Department of Pharmacology, Institute of Biomedical Sciences, Tokushima University Graduate School, Tokushima, Japan.
Department of Pharmacy, Tokushima University Hospital, Tokushima, Japan.
Sci Rep. 2017 Sep 6;7(1):10621. doi: 10.1038/s41598-017-11089-0.
Increased proteinuria causes tubulointerstitial injury due to inflammation in chronic kidney disease (CKD). Iron restriction exhibits protective effects against renal dysfunction; however, its effects against protein overload-induced tubulointerstitial damage remain unclear. Here, we investigated dietary iron restriction effect on tubulointerstitial damage in mice with protein-overload tubulointerstitial injury. Renal tubulointerstitial injury in animal model was induced by intraperitoneal injection of an overdose of bovine serum albumin (BSA). We divided mice into three groups: normal saline + normal diet (ND), BSA + ND, and BSA + iron-restricted diet (IRD). BSA overload induced renal tubulointerstitial injury in the ND mice, which was ameliorated in the IRD mice. Inflammatory cytokines and extracellular matrix mRNA expression was upregulated in BSA + ND mice kidneys and was inhibited by IRD. BSA-induced increase in renal superoxide production, NADPH oxidase activity, and p22 expression was diminished in the IRD mice. IRD suppression increased BSA-induced renal macrophage infiltration. Moreover, BSA mice exhibited nucleotide-binding oligomerisation domain-like receptor pyrin domain-containing protein (NLRP) inflammasome activation, which was inhibited by IRD. Ferrous iron increased in kidneys with BSA overload and was inhibited by IRD. Thus, iron restriction inhibited oxidative stress and inflammatory changes, contributing to the protective effect against BSA overload-induced tubulointerstitial injury.

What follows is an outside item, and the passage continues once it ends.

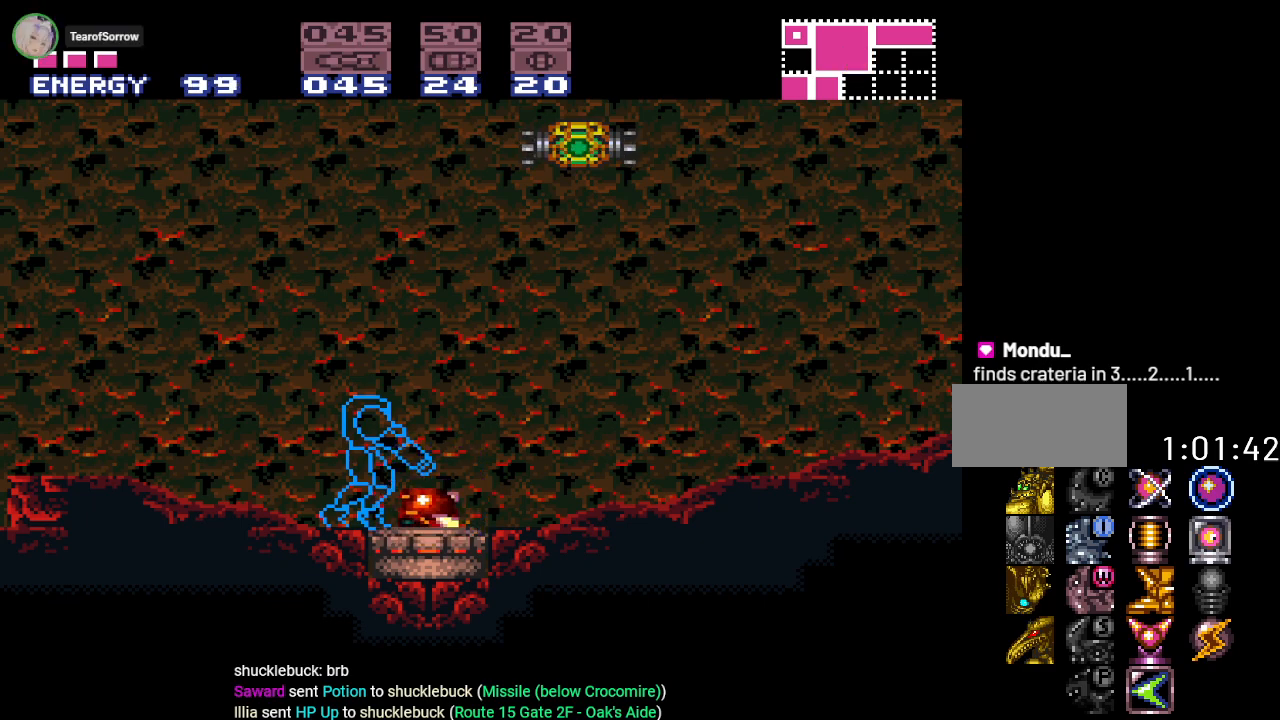
{"buttons": ["A", "L1"], "events": [[83, "A", "down"], [250, "A", "up"], [367, "A", "down"]]}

在慢性肾脏病(CKD)中,蛋白尿增加会导致炎症引起的肾小管间质损伤。铁限制对肾功能障碍具有保护作用;然而,其对蛋白过载诱导的肾小管间质损伤的作用仍不清楚。在这里,我们研究了饮食中铁限制对蛋白过载肾小管间质损伤小鼠肾小管间质损伤的影响。动物模型中的肾小管间质损伤通过腹腔注射过量牛血清白蛋白(BSA)来诱导。我们将小鼠分为三组:生理盐水+正常饮食(ND)、BSA+ND 和 BSA+铁限制饮食(IRD)。BSA 过载在 ND 小鼠中引起了肾小管间质损伤,而在 IRD 小鼠中则得到了改善。在 BSA+ND 小鼠的肾脏中,炎性细胞因子和细胞外基质 mRNA 的表达上调,并被 IRD 抑制。BSA 诱导的肾脏超氧化物产生、NADPH 氧化酶活性和 p22 表达增加在 IRD 小鼠中减少。IRD 抑制增加了 BSA 诱导的肾脏巨噬细胞浸润。此外,BSA 小鼠表现出核苷酸结合寡聚结构域样受体吡咯烷结构域包含蛋白(NLRP)炎性小体的激活,而 IRD 抑制了这一激活。铁过载时肾脏中的亚铁增加,IRD 抑制了这一增加。因此,铁限制抑制了氧化应激和炎症变化,有助于对抗 BSA 过载诱导的肾小管间质损伤。